Monday round-up

The weekend’s coverage of the Court continues to focus on the possible paths that Perry v. Brown, the challenge to the constitutionality of California’s ban on same-sex marriage, may take to the Court, as well as speculation about what a Court decision on the issue might look like.

At this blog, Lyle Denniston provides a detailed analysis of how the case could ultimately find its way to the Court, concluding that “an appeal to the Supreme Court might not arrive in Washington until well into 2013, and might not go to a final decision by the Justices (if review is granted) until sometime in 2014.” The Associated Press (via CBS News) also has coverage.
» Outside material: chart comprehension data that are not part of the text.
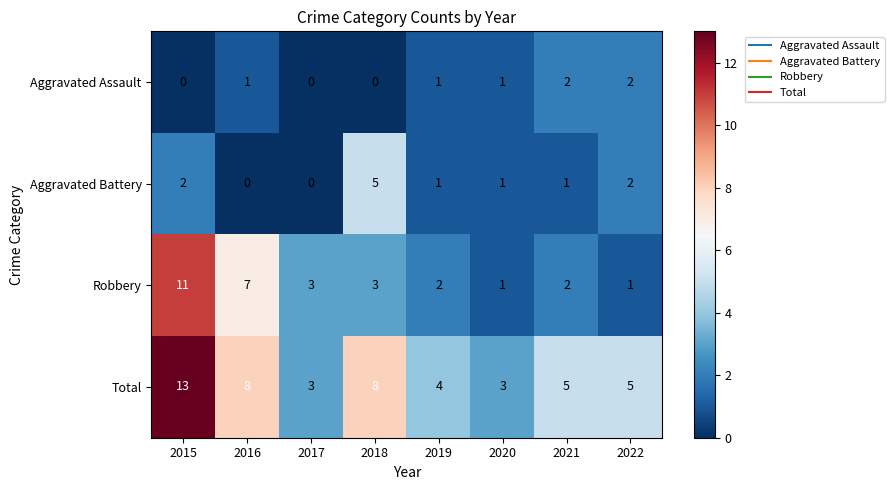

At which label does Total reach its peak?

2015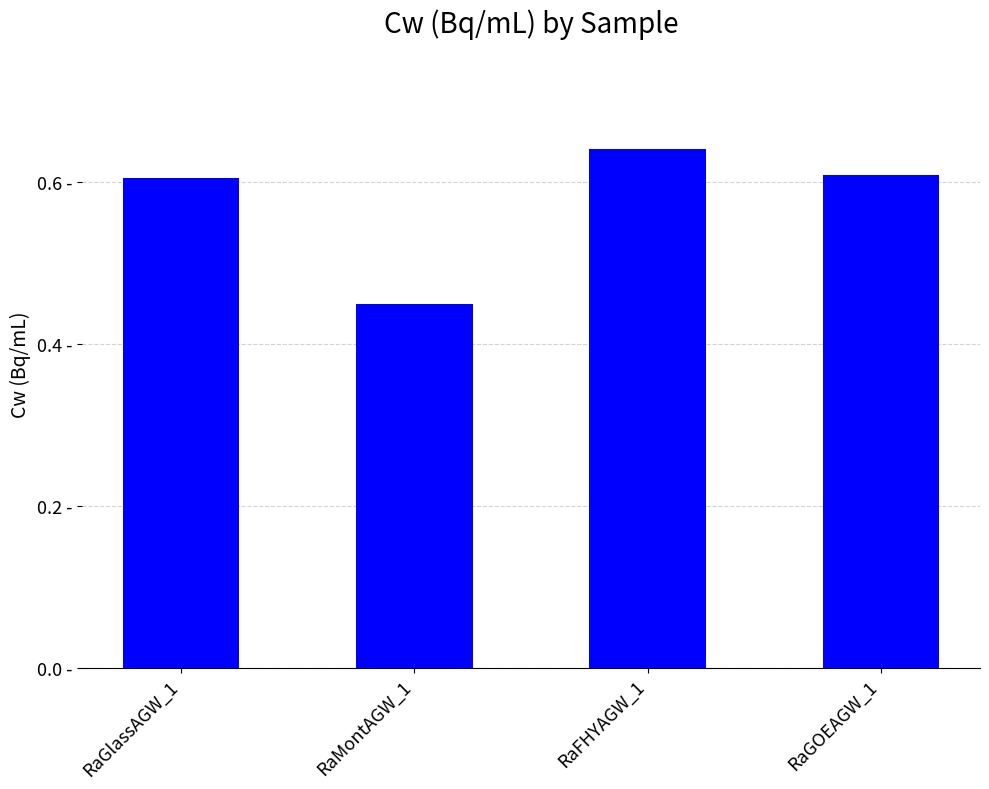

Does the chart contain any negative values?

No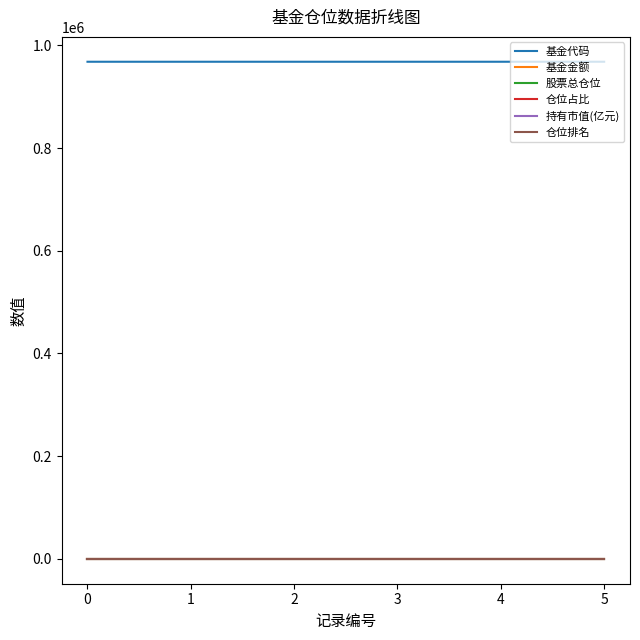

True or false: 持有市值(亿元) and 仓位占比 cross at least once.

False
Bob Egelko of the San Francisco Chronicle suggests that, although the Court was not prepared to consider the question of same-sex marriage in 2003, when it decided Lawrence v. Texas, the Justices may now be ready to hold that laws prohibiting same-sex marriage are unconstitutional. The Huffington Post’s Mike Sacks discusses how Judge Reinhardt’s narrow ruling, “with reasoning clearly designed for a future Kennedy decision,” might backfire by relying too heavily on Romer v. Evans. [Note: The author of this post worked as a summer associate at Cooper & Kirk, PLLC, the law firm representing the defendants in the case, but she has not been involved in this aspect of the Prop. 8 litigation.]

Also in the news is the application for a stay of the Montana Supreme Court’s recent ruling upholding the state’s ban on independent corporate expenditures. The measure at issue is nearly identical to the ban in federal law struck down in Citizens United v. FEC. This blog’s Lyle Denniston and JURIST’s Michael Haggerson have coverage.